Data items:
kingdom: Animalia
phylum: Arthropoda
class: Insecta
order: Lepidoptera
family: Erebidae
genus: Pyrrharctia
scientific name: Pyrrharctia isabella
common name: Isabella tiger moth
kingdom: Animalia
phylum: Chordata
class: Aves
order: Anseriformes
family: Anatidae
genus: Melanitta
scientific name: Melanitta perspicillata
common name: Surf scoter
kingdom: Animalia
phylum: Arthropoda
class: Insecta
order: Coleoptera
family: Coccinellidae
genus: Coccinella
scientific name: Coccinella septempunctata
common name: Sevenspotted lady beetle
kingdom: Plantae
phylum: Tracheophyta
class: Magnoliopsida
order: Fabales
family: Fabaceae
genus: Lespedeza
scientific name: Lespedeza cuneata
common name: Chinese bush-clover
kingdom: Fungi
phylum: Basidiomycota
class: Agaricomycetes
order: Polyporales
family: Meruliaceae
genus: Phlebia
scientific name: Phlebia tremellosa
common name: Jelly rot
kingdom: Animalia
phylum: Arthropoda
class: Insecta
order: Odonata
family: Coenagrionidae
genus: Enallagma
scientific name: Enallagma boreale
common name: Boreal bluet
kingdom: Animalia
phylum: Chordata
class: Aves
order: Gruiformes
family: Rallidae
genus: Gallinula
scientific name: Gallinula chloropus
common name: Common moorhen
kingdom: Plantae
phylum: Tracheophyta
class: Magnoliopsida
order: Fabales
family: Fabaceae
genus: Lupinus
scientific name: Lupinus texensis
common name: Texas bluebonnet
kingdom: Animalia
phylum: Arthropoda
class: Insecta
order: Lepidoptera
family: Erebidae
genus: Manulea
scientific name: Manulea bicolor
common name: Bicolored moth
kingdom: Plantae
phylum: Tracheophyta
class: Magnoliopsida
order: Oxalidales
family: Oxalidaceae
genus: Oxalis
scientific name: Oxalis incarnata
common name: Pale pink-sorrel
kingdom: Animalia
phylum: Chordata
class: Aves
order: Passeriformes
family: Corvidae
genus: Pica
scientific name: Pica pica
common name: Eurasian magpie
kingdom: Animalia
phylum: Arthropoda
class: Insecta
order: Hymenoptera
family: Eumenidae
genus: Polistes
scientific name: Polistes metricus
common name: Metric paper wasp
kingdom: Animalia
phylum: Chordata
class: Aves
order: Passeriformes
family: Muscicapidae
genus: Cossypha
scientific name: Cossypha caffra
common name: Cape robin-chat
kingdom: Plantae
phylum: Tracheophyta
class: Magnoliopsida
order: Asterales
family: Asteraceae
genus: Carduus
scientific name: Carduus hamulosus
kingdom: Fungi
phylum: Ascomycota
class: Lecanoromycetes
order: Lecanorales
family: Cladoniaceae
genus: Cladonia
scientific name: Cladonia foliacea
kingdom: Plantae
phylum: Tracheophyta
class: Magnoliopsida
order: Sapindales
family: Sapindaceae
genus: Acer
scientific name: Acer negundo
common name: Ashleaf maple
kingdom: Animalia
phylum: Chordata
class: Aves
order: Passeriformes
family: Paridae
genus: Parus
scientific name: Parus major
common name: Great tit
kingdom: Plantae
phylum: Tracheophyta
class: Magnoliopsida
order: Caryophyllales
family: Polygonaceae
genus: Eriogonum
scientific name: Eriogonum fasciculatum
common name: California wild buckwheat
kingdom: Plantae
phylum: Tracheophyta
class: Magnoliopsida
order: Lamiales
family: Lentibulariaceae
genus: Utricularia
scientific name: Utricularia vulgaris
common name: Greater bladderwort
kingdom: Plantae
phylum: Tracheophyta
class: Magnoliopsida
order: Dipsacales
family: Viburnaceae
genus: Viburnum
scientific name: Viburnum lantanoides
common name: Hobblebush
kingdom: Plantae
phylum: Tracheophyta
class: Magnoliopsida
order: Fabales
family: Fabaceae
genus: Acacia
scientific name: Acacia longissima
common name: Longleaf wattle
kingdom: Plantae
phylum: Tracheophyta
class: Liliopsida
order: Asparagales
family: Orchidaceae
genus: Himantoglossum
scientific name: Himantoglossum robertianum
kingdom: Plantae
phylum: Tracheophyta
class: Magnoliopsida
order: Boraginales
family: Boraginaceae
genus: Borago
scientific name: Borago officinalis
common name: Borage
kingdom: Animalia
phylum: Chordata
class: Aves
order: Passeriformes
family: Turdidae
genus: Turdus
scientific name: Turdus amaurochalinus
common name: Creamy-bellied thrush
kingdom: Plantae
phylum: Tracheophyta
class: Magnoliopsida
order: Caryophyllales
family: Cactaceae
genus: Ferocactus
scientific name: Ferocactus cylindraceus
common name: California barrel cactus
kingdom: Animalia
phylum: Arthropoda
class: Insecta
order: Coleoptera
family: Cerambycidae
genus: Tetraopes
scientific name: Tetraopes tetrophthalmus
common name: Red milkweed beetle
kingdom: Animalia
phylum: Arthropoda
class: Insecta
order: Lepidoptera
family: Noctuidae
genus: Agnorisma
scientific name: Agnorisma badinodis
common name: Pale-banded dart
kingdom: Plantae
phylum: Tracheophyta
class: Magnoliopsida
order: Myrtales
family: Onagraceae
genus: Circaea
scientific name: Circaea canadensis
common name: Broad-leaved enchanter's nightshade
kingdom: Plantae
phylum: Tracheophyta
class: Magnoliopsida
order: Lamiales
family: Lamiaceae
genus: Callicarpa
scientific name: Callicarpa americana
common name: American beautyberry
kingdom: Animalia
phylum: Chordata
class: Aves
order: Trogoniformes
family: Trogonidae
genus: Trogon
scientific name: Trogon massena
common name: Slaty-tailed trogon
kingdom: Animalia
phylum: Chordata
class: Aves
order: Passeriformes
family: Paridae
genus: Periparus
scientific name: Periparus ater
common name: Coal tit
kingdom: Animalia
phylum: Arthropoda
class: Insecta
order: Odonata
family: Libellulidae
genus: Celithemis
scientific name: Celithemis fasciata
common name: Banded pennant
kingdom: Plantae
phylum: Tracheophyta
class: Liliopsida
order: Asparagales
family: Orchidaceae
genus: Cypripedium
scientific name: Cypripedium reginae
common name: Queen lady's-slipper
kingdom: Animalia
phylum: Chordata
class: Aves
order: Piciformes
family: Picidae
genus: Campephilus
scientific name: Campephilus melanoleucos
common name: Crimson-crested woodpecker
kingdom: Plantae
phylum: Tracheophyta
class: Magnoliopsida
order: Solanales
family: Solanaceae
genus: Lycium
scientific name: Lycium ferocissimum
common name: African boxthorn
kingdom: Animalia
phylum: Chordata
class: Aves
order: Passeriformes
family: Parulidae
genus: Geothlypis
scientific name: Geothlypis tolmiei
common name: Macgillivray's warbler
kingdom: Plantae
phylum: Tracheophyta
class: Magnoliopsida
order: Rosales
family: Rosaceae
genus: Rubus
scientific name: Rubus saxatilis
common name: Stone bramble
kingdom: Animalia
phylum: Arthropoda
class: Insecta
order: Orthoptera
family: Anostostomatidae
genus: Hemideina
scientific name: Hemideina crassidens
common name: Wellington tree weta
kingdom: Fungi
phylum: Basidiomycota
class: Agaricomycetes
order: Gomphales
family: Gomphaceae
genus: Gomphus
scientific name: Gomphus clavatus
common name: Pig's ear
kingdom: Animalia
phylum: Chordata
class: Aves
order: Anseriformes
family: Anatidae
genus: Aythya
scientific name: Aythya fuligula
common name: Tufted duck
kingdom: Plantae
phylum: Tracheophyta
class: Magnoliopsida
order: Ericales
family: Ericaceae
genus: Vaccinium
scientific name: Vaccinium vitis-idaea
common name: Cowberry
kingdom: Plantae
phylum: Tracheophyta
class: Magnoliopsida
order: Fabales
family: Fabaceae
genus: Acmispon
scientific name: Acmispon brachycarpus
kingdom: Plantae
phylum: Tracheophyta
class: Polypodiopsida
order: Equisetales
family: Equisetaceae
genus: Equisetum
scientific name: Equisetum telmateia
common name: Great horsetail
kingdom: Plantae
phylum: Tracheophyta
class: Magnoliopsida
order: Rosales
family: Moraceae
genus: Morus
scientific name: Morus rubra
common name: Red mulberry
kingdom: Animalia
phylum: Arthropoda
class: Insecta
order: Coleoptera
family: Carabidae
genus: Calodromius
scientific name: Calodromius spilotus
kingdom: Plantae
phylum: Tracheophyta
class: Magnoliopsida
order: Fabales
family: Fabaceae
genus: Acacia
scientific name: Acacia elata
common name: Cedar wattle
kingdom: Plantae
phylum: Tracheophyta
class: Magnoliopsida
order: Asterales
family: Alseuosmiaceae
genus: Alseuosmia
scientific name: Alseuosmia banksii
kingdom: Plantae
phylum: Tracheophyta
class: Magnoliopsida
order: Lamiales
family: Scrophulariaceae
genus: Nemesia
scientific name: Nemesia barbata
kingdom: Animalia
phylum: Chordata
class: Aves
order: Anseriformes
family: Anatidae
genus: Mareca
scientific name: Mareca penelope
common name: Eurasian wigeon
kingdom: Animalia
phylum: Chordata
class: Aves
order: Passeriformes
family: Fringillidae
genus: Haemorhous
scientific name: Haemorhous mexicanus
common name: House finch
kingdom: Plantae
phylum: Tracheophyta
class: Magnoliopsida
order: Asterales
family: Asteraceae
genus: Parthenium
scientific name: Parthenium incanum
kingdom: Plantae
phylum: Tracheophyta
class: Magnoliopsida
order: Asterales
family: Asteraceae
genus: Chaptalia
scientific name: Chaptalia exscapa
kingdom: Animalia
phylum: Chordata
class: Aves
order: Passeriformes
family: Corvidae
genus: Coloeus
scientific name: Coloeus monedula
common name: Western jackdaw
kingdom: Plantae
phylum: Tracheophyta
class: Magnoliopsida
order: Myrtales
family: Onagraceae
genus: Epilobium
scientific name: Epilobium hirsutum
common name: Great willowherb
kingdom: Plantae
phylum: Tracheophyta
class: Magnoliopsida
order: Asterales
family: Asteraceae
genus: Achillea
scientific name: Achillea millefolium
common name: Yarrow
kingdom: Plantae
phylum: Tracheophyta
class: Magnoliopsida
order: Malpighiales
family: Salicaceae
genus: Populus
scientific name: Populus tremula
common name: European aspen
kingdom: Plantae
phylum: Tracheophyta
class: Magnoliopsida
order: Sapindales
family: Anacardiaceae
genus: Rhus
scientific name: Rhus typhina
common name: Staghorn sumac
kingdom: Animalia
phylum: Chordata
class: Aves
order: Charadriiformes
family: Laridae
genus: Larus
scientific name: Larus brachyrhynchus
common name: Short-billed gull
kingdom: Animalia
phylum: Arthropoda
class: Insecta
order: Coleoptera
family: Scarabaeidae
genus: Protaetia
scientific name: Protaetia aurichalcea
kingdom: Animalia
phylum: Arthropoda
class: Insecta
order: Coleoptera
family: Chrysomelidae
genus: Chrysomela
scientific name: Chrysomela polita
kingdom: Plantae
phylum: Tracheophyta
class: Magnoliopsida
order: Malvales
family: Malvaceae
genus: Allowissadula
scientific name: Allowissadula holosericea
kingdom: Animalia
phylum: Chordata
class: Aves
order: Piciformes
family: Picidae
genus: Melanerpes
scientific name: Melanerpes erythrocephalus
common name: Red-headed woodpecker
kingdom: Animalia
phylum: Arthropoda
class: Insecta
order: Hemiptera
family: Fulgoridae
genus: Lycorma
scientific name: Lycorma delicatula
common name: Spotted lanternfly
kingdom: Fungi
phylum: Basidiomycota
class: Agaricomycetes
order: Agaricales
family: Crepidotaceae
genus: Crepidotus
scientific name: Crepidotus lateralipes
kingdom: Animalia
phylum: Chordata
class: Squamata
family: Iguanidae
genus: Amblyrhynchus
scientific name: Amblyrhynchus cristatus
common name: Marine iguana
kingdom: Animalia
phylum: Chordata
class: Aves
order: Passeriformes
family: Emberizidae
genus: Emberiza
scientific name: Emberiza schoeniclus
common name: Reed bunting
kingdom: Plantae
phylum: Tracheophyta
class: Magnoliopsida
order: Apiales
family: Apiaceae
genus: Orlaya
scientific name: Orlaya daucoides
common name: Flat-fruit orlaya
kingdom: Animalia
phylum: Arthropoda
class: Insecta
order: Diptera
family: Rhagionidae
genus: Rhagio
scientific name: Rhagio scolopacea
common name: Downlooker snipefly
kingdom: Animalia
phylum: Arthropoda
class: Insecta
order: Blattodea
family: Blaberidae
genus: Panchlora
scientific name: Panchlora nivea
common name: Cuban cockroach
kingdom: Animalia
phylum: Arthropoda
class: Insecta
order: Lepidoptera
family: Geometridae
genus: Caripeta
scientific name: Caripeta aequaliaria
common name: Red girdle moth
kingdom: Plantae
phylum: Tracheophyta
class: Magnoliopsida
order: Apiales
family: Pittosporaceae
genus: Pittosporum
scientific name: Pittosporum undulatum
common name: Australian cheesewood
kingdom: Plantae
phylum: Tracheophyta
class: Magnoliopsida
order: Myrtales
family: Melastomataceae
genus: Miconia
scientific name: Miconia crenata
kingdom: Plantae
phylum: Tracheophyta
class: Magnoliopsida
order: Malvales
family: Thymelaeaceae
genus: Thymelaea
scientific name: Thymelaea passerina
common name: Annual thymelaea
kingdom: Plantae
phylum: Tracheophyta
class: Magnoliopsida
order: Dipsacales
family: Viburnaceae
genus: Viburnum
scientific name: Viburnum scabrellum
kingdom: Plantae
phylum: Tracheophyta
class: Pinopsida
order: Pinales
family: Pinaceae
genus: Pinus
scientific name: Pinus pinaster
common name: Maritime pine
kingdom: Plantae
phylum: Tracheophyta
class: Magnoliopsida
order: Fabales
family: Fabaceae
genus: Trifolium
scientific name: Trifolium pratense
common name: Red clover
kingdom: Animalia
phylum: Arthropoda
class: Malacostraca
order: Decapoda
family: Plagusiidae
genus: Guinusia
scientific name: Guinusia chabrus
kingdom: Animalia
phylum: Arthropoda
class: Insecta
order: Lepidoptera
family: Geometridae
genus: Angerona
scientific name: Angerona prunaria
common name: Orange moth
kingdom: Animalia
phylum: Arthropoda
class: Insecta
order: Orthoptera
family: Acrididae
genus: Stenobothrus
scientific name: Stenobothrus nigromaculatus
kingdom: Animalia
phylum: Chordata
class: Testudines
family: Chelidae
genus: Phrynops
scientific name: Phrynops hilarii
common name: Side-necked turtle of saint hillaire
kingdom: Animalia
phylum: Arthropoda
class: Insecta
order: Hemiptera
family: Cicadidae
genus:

_Exercise objective:_
Repeat every line from the start of the items down through the line containing "common name: Surf scoter", including both ends.

_Result of this task:_
kingdom: Animalia
phylum: Arthropoda
class: Insecta
order: Lepidoptera
family: Erebidae
genus: Pyrrharctia
scientific name: Pyrrharctia isabella
common name: Isabella tiger moth
kingdom: Animalia
phylum: Chordata
class: Aves
order: Anseriformes
family: Anatidae
genus: Melanitta
scientific name: Melanitta perspicillata
common name: Surf scoter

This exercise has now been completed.